A Fate Worse Than Death
CW: rape, intimate partner
When a friend sent one of Elyssa’s artwork to me via Instagram, I was instantly captivated and connected to the visuals she produces and the story ingrained within them. Elyssa, an artist based in London whose work ranges from portraiture to comic strips, centres her work on trying to instigate social change regarding feminism and multiculturalism. After seeing the initial art sent to me, and reading the powerful statement along with it (see below), I endeavoured to look through her page, and fell deeper in love with her works. I reached out to Elyssa, and as a survivor herself, she kindly provided works to LCA to feature on our website.
The first of her works we will be sharing is ‘A Fate Worse Than Death’ - a self-portrait Elyssa created in the wake of sexual violence.
Her words that she published alongside the artwork follow:
I made this painting as an expression of all that I was feeling in the wake of my rapes in February 2017.
They called everything I knew into question: my faith, my purpose, my freedom, even the value of living.
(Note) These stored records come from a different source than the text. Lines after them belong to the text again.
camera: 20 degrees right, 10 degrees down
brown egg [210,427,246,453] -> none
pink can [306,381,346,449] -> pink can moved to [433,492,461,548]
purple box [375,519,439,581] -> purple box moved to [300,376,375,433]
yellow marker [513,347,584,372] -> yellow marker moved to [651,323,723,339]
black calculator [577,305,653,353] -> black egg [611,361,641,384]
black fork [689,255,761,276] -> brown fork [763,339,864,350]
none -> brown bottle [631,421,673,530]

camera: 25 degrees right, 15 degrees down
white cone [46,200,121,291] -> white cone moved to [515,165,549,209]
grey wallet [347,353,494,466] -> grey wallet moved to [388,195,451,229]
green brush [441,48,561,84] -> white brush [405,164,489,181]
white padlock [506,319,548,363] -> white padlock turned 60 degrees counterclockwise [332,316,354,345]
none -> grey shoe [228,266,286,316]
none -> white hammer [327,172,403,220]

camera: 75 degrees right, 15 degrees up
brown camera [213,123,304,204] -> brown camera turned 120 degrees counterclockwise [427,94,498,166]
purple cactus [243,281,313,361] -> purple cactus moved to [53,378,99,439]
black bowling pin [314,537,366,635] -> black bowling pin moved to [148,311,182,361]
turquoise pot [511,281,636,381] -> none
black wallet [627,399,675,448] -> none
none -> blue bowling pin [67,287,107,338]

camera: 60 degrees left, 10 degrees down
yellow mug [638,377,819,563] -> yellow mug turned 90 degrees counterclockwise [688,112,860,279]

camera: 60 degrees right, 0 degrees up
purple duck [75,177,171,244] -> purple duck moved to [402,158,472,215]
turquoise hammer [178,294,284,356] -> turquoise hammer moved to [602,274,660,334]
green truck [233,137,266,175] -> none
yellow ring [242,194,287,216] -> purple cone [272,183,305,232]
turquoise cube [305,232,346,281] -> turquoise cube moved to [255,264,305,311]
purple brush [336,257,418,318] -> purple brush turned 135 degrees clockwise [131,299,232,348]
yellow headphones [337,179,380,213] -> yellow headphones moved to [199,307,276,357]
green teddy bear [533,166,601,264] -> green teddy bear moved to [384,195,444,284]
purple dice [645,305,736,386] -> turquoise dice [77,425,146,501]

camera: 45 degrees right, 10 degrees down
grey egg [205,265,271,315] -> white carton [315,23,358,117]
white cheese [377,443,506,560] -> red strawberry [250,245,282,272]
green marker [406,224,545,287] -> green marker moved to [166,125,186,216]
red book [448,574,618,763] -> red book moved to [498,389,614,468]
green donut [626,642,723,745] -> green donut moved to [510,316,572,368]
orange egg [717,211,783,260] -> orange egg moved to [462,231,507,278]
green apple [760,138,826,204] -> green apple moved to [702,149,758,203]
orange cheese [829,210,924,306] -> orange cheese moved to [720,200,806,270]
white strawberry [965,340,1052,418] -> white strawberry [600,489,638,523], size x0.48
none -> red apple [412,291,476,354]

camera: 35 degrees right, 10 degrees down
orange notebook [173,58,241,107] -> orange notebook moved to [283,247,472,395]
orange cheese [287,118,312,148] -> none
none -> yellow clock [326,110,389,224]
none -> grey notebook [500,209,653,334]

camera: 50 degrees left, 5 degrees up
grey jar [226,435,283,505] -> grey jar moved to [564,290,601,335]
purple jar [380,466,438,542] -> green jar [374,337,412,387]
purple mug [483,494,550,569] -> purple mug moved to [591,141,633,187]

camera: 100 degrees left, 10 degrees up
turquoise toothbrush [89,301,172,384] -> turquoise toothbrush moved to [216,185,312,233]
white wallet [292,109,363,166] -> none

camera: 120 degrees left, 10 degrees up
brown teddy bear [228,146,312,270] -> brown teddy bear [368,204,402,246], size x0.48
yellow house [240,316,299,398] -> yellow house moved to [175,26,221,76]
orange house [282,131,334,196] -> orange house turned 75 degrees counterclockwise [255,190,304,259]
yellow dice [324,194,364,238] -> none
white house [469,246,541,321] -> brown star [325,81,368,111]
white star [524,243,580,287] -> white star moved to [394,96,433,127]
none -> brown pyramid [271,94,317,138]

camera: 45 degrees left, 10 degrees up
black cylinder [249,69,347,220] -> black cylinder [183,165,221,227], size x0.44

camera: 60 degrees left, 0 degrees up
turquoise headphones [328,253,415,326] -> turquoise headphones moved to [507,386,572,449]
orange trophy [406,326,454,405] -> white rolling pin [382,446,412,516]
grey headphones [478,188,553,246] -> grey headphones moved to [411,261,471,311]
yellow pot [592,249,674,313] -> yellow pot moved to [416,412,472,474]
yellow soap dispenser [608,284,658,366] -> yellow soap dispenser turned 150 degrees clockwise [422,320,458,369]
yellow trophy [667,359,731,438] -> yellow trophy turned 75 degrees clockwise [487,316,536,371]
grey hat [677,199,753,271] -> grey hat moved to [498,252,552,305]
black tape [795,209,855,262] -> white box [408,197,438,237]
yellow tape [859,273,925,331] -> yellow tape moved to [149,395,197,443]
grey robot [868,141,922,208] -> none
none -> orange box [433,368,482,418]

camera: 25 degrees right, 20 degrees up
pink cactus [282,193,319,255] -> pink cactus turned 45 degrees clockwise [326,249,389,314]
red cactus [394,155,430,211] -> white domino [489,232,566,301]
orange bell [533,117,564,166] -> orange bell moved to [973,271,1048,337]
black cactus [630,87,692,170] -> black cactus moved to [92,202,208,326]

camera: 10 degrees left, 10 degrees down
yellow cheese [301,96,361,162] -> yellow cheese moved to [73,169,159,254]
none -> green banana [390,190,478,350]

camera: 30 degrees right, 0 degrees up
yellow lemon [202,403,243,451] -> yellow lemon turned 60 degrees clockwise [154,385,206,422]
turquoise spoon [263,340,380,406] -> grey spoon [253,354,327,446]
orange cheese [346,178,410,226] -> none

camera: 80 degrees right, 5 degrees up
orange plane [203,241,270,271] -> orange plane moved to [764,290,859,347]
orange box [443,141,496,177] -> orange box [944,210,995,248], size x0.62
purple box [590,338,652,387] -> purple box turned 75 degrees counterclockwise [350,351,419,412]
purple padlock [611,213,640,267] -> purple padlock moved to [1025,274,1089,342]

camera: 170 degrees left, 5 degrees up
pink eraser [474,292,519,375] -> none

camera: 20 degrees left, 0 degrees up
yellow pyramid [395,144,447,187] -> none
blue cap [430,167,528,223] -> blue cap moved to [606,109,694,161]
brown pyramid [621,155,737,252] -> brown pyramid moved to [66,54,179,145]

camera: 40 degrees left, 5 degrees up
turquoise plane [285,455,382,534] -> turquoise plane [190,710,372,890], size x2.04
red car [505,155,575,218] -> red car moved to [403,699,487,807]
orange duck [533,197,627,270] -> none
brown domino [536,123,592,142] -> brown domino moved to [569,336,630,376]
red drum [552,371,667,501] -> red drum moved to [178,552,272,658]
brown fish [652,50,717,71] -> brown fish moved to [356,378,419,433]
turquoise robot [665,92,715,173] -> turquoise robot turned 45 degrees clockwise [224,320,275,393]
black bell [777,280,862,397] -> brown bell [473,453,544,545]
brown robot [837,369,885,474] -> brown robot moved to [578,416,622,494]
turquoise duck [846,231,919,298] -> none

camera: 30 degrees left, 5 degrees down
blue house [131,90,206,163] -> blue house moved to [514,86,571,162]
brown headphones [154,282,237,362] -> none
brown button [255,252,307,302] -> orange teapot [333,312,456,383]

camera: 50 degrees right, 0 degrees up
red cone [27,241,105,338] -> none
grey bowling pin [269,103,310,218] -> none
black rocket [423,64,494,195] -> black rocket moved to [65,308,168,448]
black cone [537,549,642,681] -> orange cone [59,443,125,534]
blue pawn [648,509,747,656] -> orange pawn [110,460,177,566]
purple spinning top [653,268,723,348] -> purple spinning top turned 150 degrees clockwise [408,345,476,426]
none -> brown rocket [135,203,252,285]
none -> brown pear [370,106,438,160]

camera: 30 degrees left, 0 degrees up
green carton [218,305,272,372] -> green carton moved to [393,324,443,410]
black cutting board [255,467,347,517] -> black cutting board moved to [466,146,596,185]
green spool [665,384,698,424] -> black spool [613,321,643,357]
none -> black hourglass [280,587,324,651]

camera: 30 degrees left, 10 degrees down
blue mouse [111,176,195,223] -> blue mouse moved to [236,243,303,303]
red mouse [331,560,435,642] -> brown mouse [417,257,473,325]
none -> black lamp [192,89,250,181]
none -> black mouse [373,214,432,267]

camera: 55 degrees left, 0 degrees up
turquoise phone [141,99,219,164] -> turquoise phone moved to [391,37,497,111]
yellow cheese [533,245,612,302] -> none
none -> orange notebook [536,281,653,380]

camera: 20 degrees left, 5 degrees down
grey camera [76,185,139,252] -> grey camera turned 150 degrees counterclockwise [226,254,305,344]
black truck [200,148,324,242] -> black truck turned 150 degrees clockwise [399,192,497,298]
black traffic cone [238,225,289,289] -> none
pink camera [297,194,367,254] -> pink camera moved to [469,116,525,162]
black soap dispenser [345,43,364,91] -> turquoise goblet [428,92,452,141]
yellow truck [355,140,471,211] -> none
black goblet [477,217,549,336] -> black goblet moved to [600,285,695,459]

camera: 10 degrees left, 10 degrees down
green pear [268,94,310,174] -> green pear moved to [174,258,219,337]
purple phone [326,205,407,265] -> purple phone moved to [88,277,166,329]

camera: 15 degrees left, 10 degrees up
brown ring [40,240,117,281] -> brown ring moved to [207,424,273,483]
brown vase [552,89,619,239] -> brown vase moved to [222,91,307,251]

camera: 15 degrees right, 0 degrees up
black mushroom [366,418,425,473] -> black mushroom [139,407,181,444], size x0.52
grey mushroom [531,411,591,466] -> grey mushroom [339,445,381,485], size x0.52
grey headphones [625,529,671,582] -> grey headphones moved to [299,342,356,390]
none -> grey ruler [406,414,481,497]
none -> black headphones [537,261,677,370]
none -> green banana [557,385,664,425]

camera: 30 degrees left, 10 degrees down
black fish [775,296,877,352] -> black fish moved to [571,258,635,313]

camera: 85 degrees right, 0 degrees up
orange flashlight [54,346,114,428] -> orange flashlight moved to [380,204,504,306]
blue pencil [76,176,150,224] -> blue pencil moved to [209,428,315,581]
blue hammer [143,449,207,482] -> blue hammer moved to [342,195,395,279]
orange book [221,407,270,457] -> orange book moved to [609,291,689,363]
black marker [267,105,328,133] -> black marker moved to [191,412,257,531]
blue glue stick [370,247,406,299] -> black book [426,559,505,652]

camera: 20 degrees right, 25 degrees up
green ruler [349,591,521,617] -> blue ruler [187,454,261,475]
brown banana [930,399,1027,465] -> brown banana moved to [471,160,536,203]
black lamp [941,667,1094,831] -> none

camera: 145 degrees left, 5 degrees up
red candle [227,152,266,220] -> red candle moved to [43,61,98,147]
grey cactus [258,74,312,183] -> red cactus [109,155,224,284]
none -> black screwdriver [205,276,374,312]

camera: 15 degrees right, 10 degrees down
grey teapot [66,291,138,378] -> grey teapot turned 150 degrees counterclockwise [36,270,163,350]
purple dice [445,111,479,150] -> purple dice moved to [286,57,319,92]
They caused me more pain than I have ever felt in my life. Worse than any loss. Worse than any heartbreak. I think the pain was worse still because I was raped by a man I had loved…
I questioned where was the God that was meant to love and protect me? Why had he allowed this? How could he have let me be sacrificed on the alter of sexual violence?
All my feelings were heightened because of the culture that surrounds rape. Because of the messages that girls and women are taught, that is it better to die than to be raped…
I found my answers by the time I completed the painting. I realised that rape is Not worse than death. Because rape is not final. It is not the end of your life. It is an event in your life. It affects you and it changes you but it is not you. It was not your choice and it wasn’t your action. It was someone else’s choice and action, and that is unfair. You have to live with the pain and the consequences of somebody else’s choice that you didn’t want and it is so unjust. The injustice of rape is angering in a deep, guttural way. Rape causes me to burn with anger. But it will not conquer me. Just as new buds spring up from ground destroyed, I refuse to give up, although I was flattened. I refuse to feel shame. I refuse to be quiet. I refuse to keep secrets as to who raped me. I am blossoming and ultimately I will win.
You will never see a person so strong, brave or resilient as one who has had to surmount such serious obstacles. I am incredible.